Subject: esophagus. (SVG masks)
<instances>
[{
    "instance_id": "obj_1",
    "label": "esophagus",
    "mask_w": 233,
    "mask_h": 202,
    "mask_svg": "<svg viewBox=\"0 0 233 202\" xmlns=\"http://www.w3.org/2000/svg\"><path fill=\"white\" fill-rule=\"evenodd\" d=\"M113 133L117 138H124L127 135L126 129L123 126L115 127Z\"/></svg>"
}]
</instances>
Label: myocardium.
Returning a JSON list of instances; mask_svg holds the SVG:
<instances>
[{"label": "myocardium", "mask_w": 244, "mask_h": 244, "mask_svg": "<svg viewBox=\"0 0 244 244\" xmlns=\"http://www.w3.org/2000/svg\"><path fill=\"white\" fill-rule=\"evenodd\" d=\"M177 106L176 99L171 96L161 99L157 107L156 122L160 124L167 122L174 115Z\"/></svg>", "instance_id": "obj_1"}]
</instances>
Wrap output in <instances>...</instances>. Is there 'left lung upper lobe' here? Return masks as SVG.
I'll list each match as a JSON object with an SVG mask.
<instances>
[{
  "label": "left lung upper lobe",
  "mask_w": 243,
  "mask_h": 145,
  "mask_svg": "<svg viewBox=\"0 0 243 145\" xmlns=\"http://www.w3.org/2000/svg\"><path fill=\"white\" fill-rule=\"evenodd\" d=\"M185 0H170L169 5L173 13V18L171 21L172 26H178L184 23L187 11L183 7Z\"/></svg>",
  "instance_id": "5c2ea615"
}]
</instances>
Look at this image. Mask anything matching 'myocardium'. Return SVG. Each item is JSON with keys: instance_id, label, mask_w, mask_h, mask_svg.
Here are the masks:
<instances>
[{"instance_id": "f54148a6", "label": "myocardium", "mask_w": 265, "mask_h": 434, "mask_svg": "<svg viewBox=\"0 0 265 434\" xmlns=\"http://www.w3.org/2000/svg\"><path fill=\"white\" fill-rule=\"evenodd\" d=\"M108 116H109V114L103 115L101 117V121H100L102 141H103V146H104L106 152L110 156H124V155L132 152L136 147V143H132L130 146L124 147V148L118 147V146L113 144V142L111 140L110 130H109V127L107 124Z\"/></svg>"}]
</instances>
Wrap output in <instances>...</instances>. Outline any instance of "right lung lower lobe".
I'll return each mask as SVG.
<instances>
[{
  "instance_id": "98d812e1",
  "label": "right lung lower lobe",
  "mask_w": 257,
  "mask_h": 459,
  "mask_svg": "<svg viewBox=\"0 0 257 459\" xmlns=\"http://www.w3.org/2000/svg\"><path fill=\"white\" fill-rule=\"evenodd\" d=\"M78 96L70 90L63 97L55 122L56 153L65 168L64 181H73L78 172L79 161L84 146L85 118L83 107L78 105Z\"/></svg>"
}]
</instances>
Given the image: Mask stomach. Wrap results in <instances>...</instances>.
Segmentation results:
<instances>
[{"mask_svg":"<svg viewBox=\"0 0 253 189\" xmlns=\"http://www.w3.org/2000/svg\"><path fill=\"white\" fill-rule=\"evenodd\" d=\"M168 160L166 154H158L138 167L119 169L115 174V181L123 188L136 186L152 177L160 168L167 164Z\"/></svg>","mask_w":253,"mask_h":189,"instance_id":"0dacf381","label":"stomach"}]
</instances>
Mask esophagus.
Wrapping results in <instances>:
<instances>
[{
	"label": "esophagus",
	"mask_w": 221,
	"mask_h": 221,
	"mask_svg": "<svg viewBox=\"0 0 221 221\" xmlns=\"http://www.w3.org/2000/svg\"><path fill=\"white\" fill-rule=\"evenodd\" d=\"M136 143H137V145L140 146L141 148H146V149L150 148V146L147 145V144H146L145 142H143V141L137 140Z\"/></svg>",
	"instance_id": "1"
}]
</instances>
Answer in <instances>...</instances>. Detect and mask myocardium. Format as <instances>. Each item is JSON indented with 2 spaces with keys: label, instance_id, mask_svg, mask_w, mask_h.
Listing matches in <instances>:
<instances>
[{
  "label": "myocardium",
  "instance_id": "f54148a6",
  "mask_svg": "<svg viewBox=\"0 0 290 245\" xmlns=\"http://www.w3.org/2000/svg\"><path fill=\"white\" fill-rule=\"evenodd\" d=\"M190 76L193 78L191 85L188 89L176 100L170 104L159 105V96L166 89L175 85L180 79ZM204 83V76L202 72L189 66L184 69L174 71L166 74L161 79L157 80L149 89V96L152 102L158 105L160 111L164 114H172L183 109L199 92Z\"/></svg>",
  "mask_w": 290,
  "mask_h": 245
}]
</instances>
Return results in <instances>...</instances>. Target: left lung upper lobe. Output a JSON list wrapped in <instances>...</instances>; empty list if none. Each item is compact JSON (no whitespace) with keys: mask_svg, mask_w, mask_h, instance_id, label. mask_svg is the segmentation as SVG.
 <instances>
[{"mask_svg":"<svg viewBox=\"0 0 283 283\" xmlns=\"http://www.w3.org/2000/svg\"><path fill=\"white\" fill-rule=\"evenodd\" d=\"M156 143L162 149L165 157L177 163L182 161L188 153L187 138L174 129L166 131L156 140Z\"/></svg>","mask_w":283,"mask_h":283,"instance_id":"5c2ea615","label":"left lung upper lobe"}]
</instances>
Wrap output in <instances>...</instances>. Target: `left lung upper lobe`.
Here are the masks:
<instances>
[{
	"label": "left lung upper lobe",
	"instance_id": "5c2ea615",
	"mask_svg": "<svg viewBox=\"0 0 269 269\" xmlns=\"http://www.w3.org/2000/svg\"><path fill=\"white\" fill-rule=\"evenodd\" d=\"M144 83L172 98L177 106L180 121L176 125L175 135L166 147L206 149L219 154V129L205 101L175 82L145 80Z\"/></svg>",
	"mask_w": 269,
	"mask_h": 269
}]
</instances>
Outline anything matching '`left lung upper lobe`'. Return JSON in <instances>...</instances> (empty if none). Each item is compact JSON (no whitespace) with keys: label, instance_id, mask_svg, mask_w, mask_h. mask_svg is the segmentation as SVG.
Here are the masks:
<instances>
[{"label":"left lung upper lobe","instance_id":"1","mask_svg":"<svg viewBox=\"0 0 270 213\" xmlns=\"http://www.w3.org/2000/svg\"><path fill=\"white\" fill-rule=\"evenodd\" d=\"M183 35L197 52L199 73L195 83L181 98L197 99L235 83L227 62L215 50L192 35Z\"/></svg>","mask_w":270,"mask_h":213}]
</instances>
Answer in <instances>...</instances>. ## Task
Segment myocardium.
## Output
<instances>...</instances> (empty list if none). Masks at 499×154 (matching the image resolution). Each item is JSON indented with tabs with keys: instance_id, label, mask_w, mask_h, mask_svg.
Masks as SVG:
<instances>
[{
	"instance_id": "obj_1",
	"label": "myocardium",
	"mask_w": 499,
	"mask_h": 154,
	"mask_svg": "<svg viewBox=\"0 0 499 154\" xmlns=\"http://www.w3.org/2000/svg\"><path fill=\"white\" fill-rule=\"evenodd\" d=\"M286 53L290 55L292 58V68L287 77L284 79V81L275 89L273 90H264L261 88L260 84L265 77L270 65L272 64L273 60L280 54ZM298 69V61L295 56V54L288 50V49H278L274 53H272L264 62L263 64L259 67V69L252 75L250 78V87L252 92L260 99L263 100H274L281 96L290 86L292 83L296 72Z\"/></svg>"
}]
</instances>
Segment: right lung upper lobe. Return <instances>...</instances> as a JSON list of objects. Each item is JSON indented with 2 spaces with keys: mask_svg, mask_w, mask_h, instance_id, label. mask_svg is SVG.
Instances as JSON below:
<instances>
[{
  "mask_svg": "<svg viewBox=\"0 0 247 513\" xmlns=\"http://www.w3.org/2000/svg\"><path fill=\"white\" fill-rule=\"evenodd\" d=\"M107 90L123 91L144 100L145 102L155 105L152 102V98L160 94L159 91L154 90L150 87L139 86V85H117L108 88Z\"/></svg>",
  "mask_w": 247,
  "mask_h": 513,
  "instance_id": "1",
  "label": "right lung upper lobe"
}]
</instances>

Short task: Copy out every line above that contains the string "Outline".

Correct response:
Wrap output in <instances>...</instances>. Outline any instance of "right lung lower lobe".
Outline anything matching '`left lung upper lobe`'. Return JSON in <instances>...</instances> (empty if none). Each item is compact JSON (no whitespace) with keys: label, instance_id, mask_svg, mask_w, mask_h. mask_svg is the segmentation as SVG.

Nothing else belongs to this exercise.